L'Indépendence Belge - Thursday, April 18, 1895

Grand émoi parmi les gens de lettres à la suite d'une chronique de M. Jules Huret dans le Figaro sur les amnitiés littéraires que le trop fameux Oscar Wilde avait à Paris. Cette chronique, qui n'était, cependant, qu'un peu malicieuse, a été fort mal prise par les personnalités visées, tant est profonde la répugnance qu'inspire le poète anglais. M. Huret a reçu depuis deux jours démenti sur démenti et les témoins même ont marché de part et d'autre.

Aux témoins que lui a envoyés M. Marcel Schwob, M. Huret a déclaré qu'il ne prendrait la responsabilité d'une offense, qu'il n'a ni voulue ni faite, que si M. Marcel Schwob, par une intérpretation personnelle, lui en suggérait le devoir. S'en référant, d'ailleurs, aux termes mêmes de sa chronique, il tient à faire constater qu'il n'y a traité que des rapports littéraires établis entre M. Oscar Wilde et quelques-uns de nos écrivains, et il serait aux regrets qu'on eût pu attribuer à son information aucune intention malveillante.

Avec M. Catulle Mendès les choses ont marché d'une façon moins conciliante.

M. Catulle Mendès, relevant les allusions faites à ses relations avec Oscar Wilde, avait adressé à M. Huret la dépêche suivante:

Monsieur, Si vous avez voulu faire du reportage, vous êtes bien mal informé; Si vous avez voulu être plaisant, vous êtes un imbécile. CATULLE MENDÈS 13 avril 1895.

M. Jules Huret a répondu par la voie du Figaro:

Monsieur, J'arrive à l'instant de la campagne, et je trouve votre dépêche. Dans ma Petite Chronique des lettres de samedi je n'avais cru parler que des rapports littéraires établis entre M. Oscar Wilde et vous. Puisqu'il vous plaît de les interpréter d'une façon plus large, je ne saurais m'élever contre une opinion dont vous savez mieux que moi le fondement: vous êtes un homme d'esprit. JULES HURET.

Cette polémique entre MM. Catulle Mendès et Jules Huret a reçu aujourd'hui la solution qui était inévitable après cet échange de lettres.

Une rencontre à l'épée a eu lieu ce matin, dans les environs de Paris, entre l'aureur de Méphistophéla et le reporter du Figaro.

Les témoins de M. Catulle Mendès étaient MM. Georges Courteline et André Corneau; ceux de M. Jules Huret étaient MM. Gaëtan de Méaulne et Guérin.

Le duel a eu lieu à 3 h 1/2 de l'après-midi, à l'Ermitage de Villebon, au bois de Meudon.

A l'heure où nous mettons sous presse, on n'en connaît pas, à Paris, le resultat.

• • • • • • •

- _À faire_:
Recopiez mot pour mot le passage de l'article sur le duel entre Catulle Mendès et Jules Huret, de « M. Jules Huret a » à « reporter du Figaro. ».

• • • • • • •

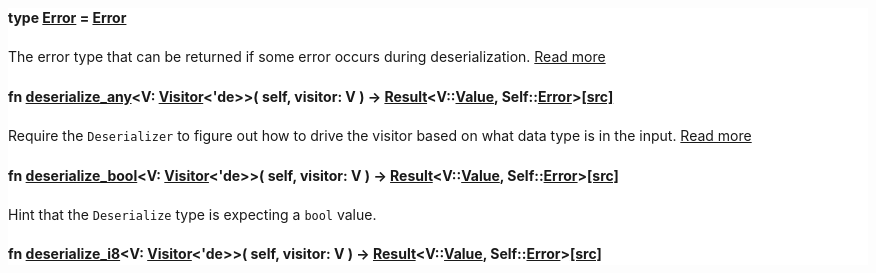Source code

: #### type [Error](https://docs.rs/serde/1.0.129/serde/de/trait.Deserializer.html#associatedtype.Error) = [Error](https://docs.rs/serde_json/1.0.66/serde_json/error/struct.Error.html "struct serde_json::error::Error")

The error type that can be returned if some error occurs during deserialization. [Read more](https://docs.rs/serde/1.0.129/serde/de/trait.Deserializer.html#associatedtype.Error)

#### fn [deserialize_any](https://docs.rs/serde/1.0.129/serde/de/trait.Deserializer.html#tymethod.deserialize_any)&lt;V: [Visitor](https://docs.rs/serde/1.0.129/serde/de/trait.Visitor.html "trait serde::de::Visitor")&lt;'de>>( self, visitor: V ) -> [Result](https://doc.rust-lang.org/1.54.0/core/result/enum.Result.html "enum core::result::Result")&lt;V::[Value](https://docs.rs/serde/1.0.129/serde/de/trait.Visitor.html#associatedtype.Value "type serde::de::Visitor::Value"), Self::[Error](https://docs.rs/serde/1.0.129/serde/de/trait.Deserializer.html#associatedtype.Error "type serde::de::Deserializer::Error")>[\[src\]](/docs/api/rust/tauri/../../src/tauri/command.rs#94 "goto source code")

Require the `Deserializer` to figure out how to drive the visitor based on what data type is in the input. [Read more](https://docs.rs/serde/1.0.129/serde/de/trait.Deserializer.html#tymethod.deserialize_any)

#### fn [deserialize_bool](https://docs.rs/serde/1.0.129/serde/de/trait.Deserializer.html#tymethod.deserialize_bool)&lt;V: [Visitor](https://docs.rs/serde/1.0.129/serde/de/trait.Visitor.html "trait serde::de::Visitor")&lt;'de>>( self, visitor: V ) -> [Result](https://doc.rust-lang.org/1.54.0/core/result/enum.Result.html "enum core::result::Result")&lt;V::[Value](https://docs.rs/serde/1.0.129/serde/de/trait.Visitor.html#associatedtype.Value "type serde::de::Visitor::Value"), Self::[Error](https://docs.rs/serde/1.0.129/serde/de/trait.Deserializer.html#associatedtype.Error "type serde::de::Deserializer::Error")>[\[src\]](/docs/api/rust/tauri/../../src/tauri/command.rs#95 "goto source code")

Hint that the `Deserialize` type is expecting a `bool` value.

#### fn [deserialize_i8](https://docs.rs/serde/1.0.129/serde/de/trait.Deserializer.html#tymethod.deserialize_i8)&lt;V: [Visitor](https://docs.rs/serde/1.0.129/serde/de/trait.Visitor.html "trait serde::de::Visitor")&lt;'de>>( self, visitor: V ) -> [Result](https://doc.rust-lang.org/1.54.0/core/result/enum.Result.html "enum core::result::Result")&lt;V::[Value](https://docs.rs/serde/1.0.129/serde/de/trait.Visitor.html#associatedtype.Value "type serde::de::Visitor::Value"), Self::[Error](https://docs.rs/serde/1.0.129/serde/de/trait.Deserializer.html#associatedtype.Error "type serde::de::Deserializer::Error")>[\[src\]](/docs/api/rust/tauri/../../src/tauri/command.rs#96 "goto source code")
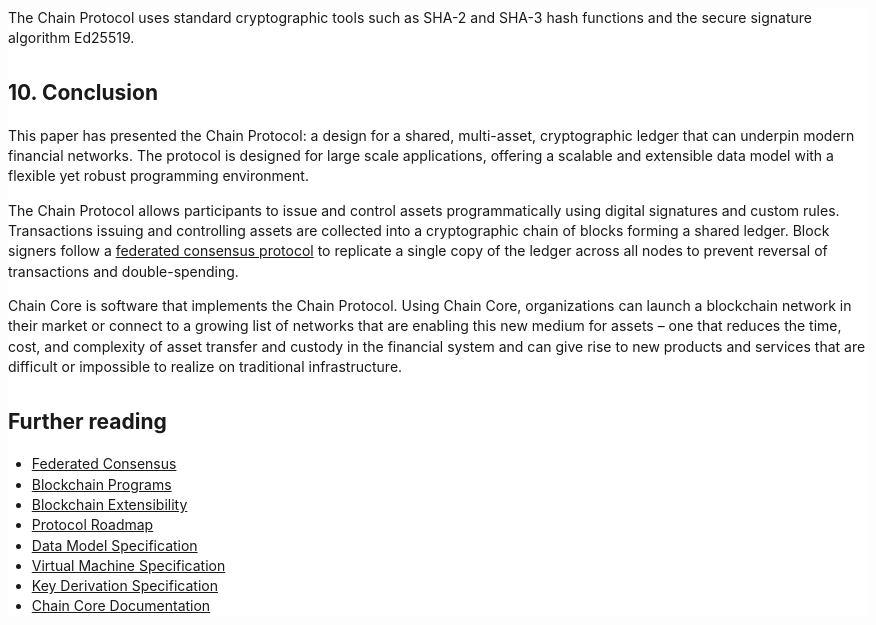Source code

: The Chain Protocol uses standard cryptographic tools such as SHA-2 and SHA-3 hash functions and the secure signature algorithm Ed25519.

## 10. Conclusion

This paper has presented the Chain Protocol: a design for a shared, multi-asset, cryptographic ledger that can underpin modern financial networks. The protocol is designed for large scale applications, offering a scalable and extensible data model with a flexible yet robust programming environment.

The Chain Protocol allows participants to issue and control assets programmatically using digital signatures and custom rules. Transactions issuing and controlling assets are collected into a cryptographic chain of blocks forming a shared ledger. Block signers follow a [federated consensus protocol](#5-consensus) to replicate a single copy of the ledger across all nodes to prevent reversal of transactions and double-spending.

Chain Core is software that implements the Chain Protocol. Using Chain Core, organizations can launch a blockchain network in their market or connect to a growing list of networks that are enabling this new medium for assets – one that reduces the time, cost, and complexity of asset transfer and custody in the financial system and can give rise to new products and services that are difficult or impossible to realize on traditional infrastructure.

## Further reading

* [Federated Consensus](federated-consensus.md)
* [Blockchain Programs](blockchain-programs.md)
* [Blockchain Extensibility](blockchain-extensibility.md)
* [Protocol Roadmap](protocol-roadmap.md)
* [Data Model Specification](../specifications/data.md)
* [Virtual Machine Specification](../specifications/vm1.md)
* [Key Derivation Specification](../specifications/chainkd.md)
* [Chain Core Documentation](../../)
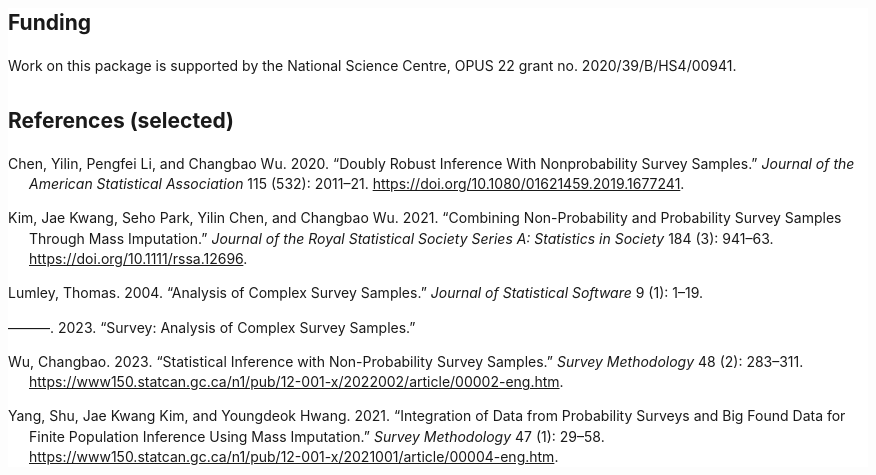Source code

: ## Funding

Work on this package is supported by the National Science Centre, OPUS
22 grant no. 2020/39/B/HS4/00941.

## References (selected)

<div id="refs" class="references csl-bib-body hanging-indent">

<div id="ref-chen2020" class="csl-entry">

Chen, Yilin, Pengfei Li, and Changbao Wu. 2020. “Doubly Robust Inference
With Nonprobability Survey Samples.” *Journal of the American
Statistical Association* 115 (532): 2011–21.
<https://doi.org/10.1080/01621459.2019.1677241>.

</div>

<div id="ref-kim2021" class="csl-entry">

Kim, Jae Kwang, Seho Park, Yilin Chen, and Changbao Wu. 2021. “Combining
Non-Probability and Probability Survey Samples Through Mass Imputation.”
*Journal of the Royal Statistical Society Series A: Statistics in
Society* 184 (3): 941–63. <https://doi.org/10.1111/rssa.12696>.

</div>

<div id="ref-Lumley2004" class="csl-entry">

Lumley, Thomas. 2004. “Analysis of Complex Survey Samples.” *Journal of
Statistical Software* 9 (1): 1–19.

</div>

<div id="ref-Lumley2023" class="csl-entry">

———. 2023. “Survey: Analysis of Complex Survey Samples.”

</div>

<div id="ref-wu2023" class="csl-entry">

Wu, Changbao. 2023. “Statistical Inference with Non-Probability Survey
Samples.” *Survey Methodology* 48 (2): 283–311.
<https://www150.statcan.gc.ca/n1/pub/12-001-x/2022002/article/00002-eng.htm>.

</div>

<div id="ref-yang2021" class="csl-entry">

Yang, Shu, Jae Kwang Kim, and Youngdeok Hwang. 2021. “Integration of
Data from Probability Surveys and Big Found Data for Finite Population
Inference Using Mass Imputation.” *Survey Methodology* 47 (1): 29–58.
<https://www150.statcan.gc.ca/n1/pub/12-001-x/2021001/article/00004-eng.htm>.

</div>

<div id="ref-yang2020" class="csl-entry">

• • • • • • •

- _Réponse attendue_:
M. Jules Huret a répondu par la voie du Figaro:

Monsieur, J'arrive à l'instant de la campagne, et je trouve votre dépêche. Dans ma Petite Chronique des lettres de samedi je n'avais cru parler que des rapports littéraires établis entre M. Oscar Wilde et vous. Puisqu'il vous plaît de les interpréter d'une façon plus large, je ne saurais m'élever contre une opinion dont vous savez mieux que moi le fondement: vous êtes un homme d'esprit. JULES HURET.

Cette polémique entre MM. Catulle Mendès et Jules Huret a reçu aujourd'hui la solution qui était inévitable après cet échange de lettres.

Une rencontre à l'épée a eu lieu ce matin, dans les environs de Paris, entre l'aureur de Méphistophéla et le reporter du Figaro.